A estrutura paralela na Abin utilizava o programa israelense First Mile para monitorar, através do aparelho celular, o deslocamento de quem quisessem.
O chefe da Abin era Alexandre Ramagem, amigo pessoal da família Bolsonaro e atual deputado federal. A Agência era subordinada ao Gabinete de Segurança Institucional (GSI), que tinha como chefe o general da reserva bolsonarista Augusto Heleno.
Em 2020, durante uma reunião ministerial, Jair Bolsonaro falou que tinha um “sistema particular” de informações.
“O meu particular funciona. Os que têm oficialmente, desinformam. E voltando ao tema: Prefiro não ter informação do que ser desinformado por sistema de informações que eu tenho”, falou o então presidente.
A Abin foi de tal forma aparelhada pelo bolsonarismo que, de acordo com a GloboNews, Alexandre Ramagem recebeu relatórios sobre o avanço das investigações contra ele. Um desses relatórios foi encontrado em seu gabinete na Câmara dos Deputados.

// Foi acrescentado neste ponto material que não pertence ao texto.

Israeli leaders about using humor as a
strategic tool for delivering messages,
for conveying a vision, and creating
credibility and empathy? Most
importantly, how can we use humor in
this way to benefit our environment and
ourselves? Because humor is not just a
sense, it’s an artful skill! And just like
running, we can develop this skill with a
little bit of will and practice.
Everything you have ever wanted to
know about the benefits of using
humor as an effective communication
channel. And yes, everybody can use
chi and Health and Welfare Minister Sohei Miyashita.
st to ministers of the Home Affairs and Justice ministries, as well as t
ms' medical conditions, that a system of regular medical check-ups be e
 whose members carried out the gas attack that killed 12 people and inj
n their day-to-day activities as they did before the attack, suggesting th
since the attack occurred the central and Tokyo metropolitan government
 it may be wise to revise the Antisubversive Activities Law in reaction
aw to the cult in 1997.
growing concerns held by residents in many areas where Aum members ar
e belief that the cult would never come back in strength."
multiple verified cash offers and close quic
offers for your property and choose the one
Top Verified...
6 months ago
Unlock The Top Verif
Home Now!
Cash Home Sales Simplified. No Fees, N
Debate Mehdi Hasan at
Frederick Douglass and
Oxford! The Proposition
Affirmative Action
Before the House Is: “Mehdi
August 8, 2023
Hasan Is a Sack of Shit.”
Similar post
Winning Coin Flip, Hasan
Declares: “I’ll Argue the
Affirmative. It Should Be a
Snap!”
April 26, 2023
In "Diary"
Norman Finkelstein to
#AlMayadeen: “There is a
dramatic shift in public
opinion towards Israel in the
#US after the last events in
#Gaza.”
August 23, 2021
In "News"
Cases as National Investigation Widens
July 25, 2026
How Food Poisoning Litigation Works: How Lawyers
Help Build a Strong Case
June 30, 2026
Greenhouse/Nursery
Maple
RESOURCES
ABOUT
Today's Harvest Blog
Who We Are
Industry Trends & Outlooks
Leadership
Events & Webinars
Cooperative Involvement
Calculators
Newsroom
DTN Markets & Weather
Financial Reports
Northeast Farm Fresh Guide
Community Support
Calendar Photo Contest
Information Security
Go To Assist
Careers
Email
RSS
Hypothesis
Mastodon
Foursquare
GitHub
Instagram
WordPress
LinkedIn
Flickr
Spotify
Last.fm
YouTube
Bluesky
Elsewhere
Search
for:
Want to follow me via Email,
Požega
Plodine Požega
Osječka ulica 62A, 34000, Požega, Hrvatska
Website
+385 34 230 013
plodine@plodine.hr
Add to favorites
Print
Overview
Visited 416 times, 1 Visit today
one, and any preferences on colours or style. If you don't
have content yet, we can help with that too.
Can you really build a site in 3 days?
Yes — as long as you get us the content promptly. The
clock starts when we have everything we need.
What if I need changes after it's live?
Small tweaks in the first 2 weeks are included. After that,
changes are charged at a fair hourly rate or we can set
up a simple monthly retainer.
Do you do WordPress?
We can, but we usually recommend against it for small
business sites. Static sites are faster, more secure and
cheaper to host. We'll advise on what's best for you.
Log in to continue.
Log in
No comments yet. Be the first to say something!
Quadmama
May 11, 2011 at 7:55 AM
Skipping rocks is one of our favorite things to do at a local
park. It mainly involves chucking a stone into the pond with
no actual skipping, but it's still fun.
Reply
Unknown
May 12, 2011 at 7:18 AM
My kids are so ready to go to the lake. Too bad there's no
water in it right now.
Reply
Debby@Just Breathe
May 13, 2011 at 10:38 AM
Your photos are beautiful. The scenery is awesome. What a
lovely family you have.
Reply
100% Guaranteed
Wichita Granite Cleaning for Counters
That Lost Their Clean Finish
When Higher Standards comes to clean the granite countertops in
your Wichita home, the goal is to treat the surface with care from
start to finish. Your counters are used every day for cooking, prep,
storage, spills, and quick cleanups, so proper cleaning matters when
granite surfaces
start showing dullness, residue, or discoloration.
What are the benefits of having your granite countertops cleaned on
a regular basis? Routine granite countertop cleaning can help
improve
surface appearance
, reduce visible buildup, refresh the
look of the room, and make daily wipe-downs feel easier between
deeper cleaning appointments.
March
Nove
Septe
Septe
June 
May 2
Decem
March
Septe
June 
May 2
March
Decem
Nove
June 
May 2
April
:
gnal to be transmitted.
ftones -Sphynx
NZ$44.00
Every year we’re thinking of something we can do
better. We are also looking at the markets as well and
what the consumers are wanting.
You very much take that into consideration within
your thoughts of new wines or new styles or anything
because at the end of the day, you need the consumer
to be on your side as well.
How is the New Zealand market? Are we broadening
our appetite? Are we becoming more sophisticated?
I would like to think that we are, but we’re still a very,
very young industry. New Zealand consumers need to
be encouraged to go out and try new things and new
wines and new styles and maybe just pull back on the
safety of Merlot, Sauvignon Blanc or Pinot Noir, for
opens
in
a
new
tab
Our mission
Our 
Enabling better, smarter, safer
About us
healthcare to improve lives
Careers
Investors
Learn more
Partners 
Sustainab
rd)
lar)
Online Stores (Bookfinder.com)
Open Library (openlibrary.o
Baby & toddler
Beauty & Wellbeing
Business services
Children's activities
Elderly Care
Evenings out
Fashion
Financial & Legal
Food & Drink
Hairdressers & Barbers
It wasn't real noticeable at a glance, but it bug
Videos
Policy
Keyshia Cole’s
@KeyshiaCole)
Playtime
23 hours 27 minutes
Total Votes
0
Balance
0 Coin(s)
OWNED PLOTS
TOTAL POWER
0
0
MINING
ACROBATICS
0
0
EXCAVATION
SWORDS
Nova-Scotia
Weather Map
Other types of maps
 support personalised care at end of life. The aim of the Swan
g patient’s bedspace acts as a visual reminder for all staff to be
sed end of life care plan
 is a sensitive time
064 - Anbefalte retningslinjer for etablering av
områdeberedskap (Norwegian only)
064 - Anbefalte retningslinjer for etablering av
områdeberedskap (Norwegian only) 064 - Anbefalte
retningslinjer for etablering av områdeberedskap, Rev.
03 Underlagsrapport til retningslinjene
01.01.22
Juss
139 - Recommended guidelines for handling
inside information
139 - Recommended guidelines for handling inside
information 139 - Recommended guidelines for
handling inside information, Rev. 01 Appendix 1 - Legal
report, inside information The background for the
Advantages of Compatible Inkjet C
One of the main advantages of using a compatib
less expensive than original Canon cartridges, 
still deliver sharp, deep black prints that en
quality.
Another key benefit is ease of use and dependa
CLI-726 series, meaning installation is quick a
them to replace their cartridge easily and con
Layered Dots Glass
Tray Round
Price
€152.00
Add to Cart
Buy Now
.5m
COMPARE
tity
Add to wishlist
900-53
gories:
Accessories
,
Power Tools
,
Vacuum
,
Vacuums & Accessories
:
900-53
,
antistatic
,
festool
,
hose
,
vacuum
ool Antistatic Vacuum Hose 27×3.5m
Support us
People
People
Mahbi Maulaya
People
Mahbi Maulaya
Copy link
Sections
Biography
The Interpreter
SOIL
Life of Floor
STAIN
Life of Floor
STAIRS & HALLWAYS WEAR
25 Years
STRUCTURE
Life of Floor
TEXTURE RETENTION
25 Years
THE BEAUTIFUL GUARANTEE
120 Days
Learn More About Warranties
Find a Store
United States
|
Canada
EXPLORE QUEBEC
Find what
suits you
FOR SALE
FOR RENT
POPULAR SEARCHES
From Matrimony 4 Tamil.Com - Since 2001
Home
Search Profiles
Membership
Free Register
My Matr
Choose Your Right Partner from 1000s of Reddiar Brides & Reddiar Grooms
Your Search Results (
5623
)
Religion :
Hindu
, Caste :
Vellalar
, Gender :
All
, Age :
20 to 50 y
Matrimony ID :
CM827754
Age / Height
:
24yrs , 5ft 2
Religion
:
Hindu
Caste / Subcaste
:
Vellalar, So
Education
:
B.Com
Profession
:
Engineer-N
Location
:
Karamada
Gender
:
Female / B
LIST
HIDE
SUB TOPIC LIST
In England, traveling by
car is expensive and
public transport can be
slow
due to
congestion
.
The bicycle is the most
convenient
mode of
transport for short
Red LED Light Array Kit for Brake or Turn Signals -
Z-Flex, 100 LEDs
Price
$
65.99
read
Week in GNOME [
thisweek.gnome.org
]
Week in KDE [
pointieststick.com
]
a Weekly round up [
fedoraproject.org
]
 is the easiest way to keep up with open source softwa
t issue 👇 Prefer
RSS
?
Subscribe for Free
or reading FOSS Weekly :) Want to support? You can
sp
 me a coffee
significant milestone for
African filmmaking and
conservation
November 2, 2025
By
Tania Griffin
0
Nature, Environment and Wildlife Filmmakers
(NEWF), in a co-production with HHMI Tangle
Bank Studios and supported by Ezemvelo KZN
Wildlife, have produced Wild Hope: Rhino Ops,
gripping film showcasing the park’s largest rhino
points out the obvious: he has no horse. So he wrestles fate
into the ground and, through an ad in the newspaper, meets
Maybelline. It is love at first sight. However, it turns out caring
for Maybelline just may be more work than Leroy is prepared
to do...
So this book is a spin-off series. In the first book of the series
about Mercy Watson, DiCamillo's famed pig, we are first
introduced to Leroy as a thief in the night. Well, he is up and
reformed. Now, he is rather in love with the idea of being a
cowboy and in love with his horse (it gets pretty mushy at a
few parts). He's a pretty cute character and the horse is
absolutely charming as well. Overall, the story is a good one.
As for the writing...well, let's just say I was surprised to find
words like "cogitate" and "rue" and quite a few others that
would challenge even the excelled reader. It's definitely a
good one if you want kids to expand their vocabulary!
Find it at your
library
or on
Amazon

A GloboNews também levanta a possibilidade de Ramagem ter acessado o documento através da Comissão de Controle das Atividades de Inteligência do Congresso Nacional. O caso também está sendo investigado pela PF.
EQUIPAMENTOS DA ABIN
Na operação desta quinta-feira, a PFencontrou, nos endereços ligados ao deputado federal Alexandre Ramagem (PL-RJ), seis celulares e quatro notebooks que pertencem à Abin. Alguns desses eletrônicos ainda eram da agência.
Ramagem alegou candidamente que não sabia que os equipamentos estavam nos endereços em que ocorreram as buscas.
“Se houver computador e telefone da Abin, foram trocados por novos, que foram devolvidos. Estão sem utilização há mais de 3 anos”, disse.